Lavien torció el gesto y murmuró:

– Será mejor no explorar esa posibilidad.

Lo miré, dispuesto a dejarle claro que aceptaba su compañía provisionalmente y que, si no me gustaba lo que decía o hacía, lo despediría sin más. No obstante, no dije nada, pues acababa de verlo dejar fuera de combate a tres hombres en un abrir y cerrar de ojos, como un torbellino cegador. No se me ocurría cómo podría detenerlo, si deseaba acompañarme contra mi voluntad.

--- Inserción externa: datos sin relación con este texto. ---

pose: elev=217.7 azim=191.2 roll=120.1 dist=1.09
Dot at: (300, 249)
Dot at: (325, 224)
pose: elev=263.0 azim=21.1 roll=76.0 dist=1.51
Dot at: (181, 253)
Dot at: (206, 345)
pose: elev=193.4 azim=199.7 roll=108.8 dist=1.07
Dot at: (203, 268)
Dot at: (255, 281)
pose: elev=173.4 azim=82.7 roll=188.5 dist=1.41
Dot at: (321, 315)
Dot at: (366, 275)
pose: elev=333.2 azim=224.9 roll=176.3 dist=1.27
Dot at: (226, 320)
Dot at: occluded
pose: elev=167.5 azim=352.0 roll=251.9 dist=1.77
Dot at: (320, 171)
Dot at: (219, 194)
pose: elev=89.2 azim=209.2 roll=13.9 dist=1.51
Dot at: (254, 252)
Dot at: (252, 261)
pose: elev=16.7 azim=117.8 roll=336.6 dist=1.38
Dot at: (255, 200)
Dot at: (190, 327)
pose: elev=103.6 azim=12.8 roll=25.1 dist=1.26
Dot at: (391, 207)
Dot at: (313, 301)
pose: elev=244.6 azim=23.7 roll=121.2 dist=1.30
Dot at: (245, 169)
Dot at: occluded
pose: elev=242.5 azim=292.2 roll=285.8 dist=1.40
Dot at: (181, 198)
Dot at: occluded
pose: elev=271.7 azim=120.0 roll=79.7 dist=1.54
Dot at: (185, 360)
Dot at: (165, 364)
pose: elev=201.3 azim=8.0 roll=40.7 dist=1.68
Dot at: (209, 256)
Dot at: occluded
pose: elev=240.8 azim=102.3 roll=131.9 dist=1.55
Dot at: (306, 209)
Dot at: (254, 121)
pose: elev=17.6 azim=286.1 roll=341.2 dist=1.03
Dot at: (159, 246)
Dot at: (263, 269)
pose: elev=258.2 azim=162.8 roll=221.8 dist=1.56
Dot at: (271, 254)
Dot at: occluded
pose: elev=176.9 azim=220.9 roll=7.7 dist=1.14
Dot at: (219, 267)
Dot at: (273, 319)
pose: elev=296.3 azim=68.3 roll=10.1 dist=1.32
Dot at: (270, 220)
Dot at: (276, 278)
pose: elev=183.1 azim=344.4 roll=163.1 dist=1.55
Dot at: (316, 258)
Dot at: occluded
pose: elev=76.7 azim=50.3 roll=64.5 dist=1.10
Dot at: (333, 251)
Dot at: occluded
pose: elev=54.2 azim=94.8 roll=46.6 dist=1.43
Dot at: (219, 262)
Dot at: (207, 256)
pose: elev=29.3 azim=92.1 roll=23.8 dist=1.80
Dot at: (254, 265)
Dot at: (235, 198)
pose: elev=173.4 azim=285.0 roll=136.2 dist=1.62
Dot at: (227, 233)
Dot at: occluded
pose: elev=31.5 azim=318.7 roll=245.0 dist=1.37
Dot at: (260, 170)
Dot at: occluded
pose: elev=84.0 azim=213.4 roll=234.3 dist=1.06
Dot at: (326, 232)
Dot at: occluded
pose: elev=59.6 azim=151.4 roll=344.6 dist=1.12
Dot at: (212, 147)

Cuando salimos, la lluvia había amainado casi por completo y anduvimos entre las ruinas enlodadas de Helltown. La caminata me sentó bien, me hizo fluir la sangre por las venas y alivió el dolor de mi cuerpo. Nunca he sido especialmente brillante en las peleas, pues son lances turbulentos que es mejor dejar a hombres broncos, y había aprendido hacía tiempo a soportar una paliza con ecuanimidad. Además, había cosas más importantes que considerar. Cynthia tenía algún problema y había venido a verme. Yo solo llevaba cuatro meses en Filadelfia, después de mi huida de Baltimore y de un malentendido con una prima, sobrina o algo así. Cynthia había sabido por algún conducto que ahora vivía en la ciudad y, en un momento de apuro, había acudido a mí. No había dolor que pudiera competir con mi curiosidad y con mi entusiasmo desbordado e irracional ante la perspectiva de volver a tener contacto con ella. No estaba tan dispuesto a desoír la razón como para creer que de algún modo, contra toda esperanza y decoro, pudiéramos estar juntos otra vez. Solo quería verla, oírla, tenerla cerca.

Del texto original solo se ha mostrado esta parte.